Während die Parzellen nördlich der Rigaer Straße gleichmäßig auf freiem Feld angelegt wurden, sind die Zuschnitte in den südlichen Blöcken noch von den tiefen und schmalen historischen Parzellen der Frankfurter Allee geprägt, die an den Blockrändern der Seitenstraßen und in ihren hinteren Bereichen in flache Grundstücke aufgeteilt wurden.

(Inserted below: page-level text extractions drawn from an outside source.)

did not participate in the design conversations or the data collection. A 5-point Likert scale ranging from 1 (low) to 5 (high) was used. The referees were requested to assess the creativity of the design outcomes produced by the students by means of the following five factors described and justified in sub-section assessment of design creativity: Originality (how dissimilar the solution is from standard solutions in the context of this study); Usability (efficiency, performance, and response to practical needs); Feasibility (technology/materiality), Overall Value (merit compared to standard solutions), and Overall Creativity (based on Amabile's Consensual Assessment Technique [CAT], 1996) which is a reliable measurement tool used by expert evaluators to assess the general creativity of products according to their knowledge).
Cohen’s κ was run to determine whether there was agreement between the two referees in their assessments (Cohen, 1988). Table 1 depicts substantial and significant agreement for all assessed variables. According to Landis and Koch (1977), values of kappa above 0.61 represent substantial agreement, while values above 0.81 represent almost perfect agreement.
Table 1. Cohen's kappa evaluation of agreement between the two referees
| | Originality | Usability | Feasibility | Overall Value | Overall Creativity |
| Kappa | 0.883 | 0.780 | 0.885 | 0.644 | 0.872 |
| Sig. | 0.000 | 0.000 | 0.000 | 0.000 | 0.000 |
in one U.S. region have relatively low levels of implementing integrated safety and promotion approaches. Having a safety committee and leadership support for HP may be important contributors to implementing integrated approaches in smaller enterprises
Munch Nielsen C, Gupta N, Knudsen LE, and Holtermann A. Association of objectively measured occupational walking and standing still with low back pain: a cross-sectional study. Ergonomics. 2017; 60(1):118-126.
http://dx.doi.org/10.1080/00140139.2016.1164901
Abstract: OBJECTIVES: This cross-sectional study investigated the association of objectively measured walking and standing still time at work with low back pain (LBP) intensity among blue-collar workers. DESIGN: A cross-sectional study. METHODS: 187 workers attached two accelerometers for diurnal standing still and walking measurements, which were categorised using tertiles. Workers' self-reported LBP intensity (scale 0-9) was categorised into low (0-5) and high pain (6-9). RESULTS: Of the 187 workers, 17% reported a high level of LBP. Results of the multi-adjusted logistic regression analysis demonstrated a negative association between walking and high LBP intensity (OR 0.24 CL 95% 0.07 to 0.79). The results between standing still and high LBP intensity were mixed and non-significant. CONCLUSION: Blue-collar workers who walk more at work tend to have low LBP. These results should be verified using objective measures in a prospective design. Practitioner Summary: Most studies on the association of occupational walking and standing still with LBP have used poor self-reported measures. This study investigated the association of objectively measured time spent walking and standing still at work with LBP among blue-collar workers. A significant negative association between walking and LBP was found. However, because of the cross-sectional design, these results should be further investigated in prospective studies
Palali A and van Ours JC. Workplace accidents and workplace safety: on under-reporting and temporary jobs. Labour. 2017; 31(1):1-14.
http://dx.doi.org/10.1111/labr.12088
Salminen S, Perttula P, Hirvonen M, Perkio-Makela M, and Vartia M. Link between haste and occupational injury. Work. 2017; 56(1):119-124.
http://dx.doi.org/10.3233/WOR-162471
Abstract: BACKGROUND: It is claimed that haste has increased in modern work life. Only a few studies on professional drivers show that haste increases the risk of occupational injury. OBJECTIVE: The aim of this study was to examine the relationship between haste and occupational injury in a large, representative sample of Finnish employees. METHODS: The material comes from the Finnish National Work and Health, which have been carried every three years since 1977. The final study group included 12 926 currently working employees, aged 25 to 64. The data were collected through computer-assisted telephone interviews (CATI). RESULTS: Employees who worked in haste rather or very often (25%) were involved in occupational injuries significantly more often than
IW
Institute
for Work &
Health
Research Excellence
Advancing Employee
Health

Auch das Mietshaus Samariterstraße 38 und die benachbarten Gebäude liegen aus diesem Grund auf ungleichmäßigen Parzellen. 1898 gab der Klempnermeister Max Wünsche die Nummern 35-38 beim Maurermeister Carl Kneifel im Stil der Neogotik in Auftrag. Ein Jahr später waren sie bezugsfertig. Da diese Anlage vereinfacht und stark verändert ist, bezeugt nur noch das Haus Samariterstraße 38, das weitgehend ungestört erhalten ist, exemplarisch den ursprünglichen Charakter der Mietshausbesiedlung im rückwärtigen Bereich der Frankfurter Allee und insbesondere dieser neugotischen Mietshausgruppe.